Her mother Anne (née Forsyth), whose surname she took professionally, was a painter, and her father Frank Connell an architect and town planner in Edinburgh, where Anne was brought up. She attended St George’s School for Girls and in her teens saw Stanley Baxter as a pantomime dame at the King’s Theatre, crediting him – and the nuns at Craiglockhart convent school – with setting her on the path to show business.
Brigit Forsyth played the cello from the age of nine until arriving at the Royal Academy of Dramatic Art in London. She revived her musical interest in 2004 to play the cellist Beatrice Harrison in The Cello and the Nightingale at York Theatre Royal.

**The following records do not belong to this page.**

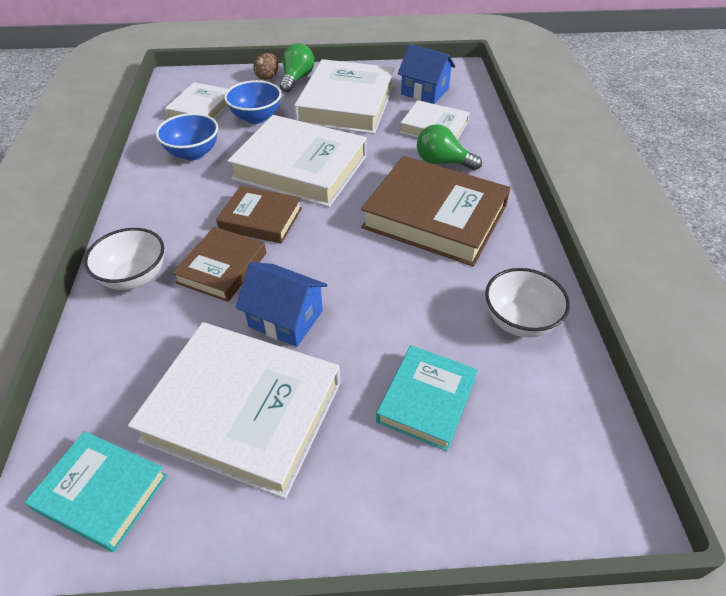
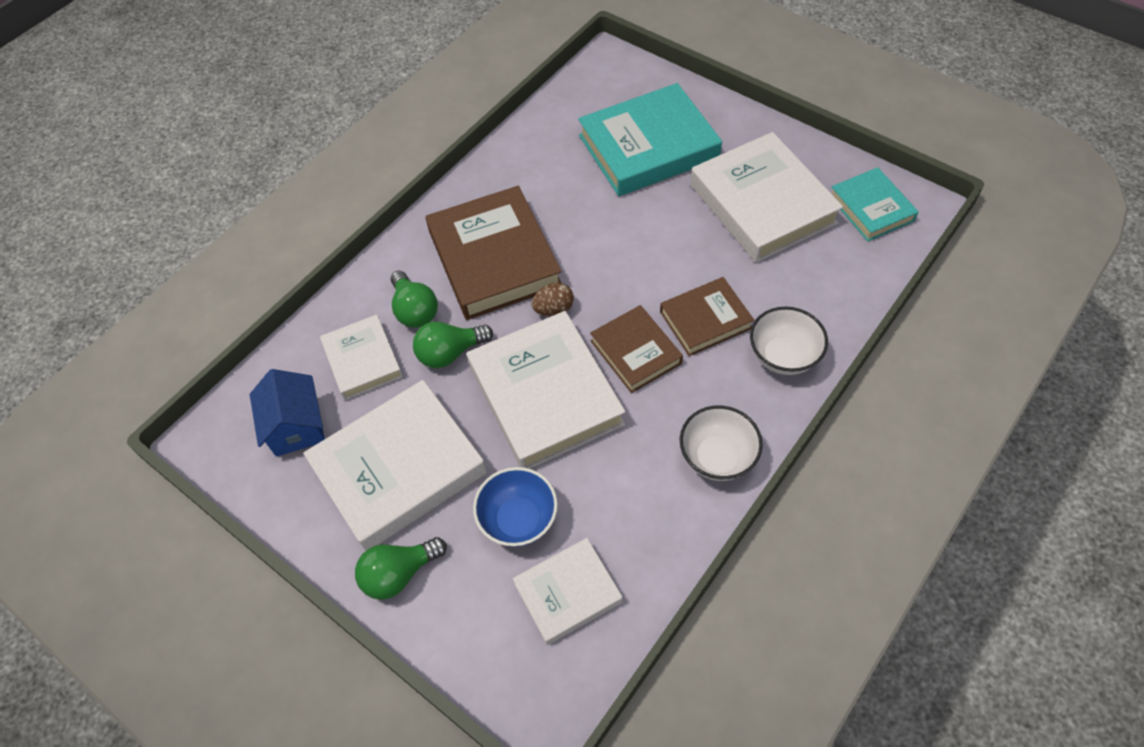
camera: 135 degrees left, 10 degrees up
(193, 153) = (635, 500): blue bowl -> none
(267, 77) = (428, 611): brown egg -> brown egg (554, 309)
(286, 319) = (689, 246): blue house -> none
(388, 155) = (450, 353): none -> green light bulb
(426, 400) = (648, 147): turquoise book -> turquoise book, size x1.76
(519, 321) = (540, 152): white bowl -> white bowl (717, 457)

After a year at “Miss Dugdale’s” secretarial college in Edinburgh and some waitressing work, her first acting job was at the Gateway Theatre on Leith Walk. She was also one of the witches in the 1965 Edinburgh Festival production of Macbeth; she recalled that the director wanted the witches topless but the Earl of Harewood, the festival boss, insisted they wore nipple caps that often dropped off.
She had been seen two years earlier in Doctor Who as Ruth Maxtible, whose fiancé Arthur Terrall was controlled by the Daleks. Meanwhile, one of her earliest film roles was as a district nurse in Roald Dahl’s adaptation of The Night Digger (1971), alongside Yootha Joyce and Peter Sallis.

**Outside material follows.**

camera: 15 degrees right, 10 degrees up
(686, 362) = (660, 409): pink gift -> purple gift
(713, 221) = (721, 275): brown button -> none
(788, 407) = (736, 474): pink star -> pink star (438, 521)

Brigit Forsyth made a brief appearance in the original series of The Likely Lads, but only became well known in the Whatever Happened… sequel and the 1976 film spin-off. “I still haven’t got over the fact that I get paid to do something I enjoy doing,” she said.
In 1972 she was appearing in Adam Smith, broadcast in ITV’s Sunday evening religious slot, when she met the Coronation Street director Brian Mills. He also directed her in the title role of the six-part psychological thriller Holly (1972). They were married in 1975 and separated in 1999; he died in 2006.
She later tried internet dating but only “met some boring old sods who just want to talk about themselves”. She did, however, confide that “if Brad Pitt was at my door, I’d ask him inside.”
Brigit Forsyth is survived by her son, Ben, and daughter, Zoe.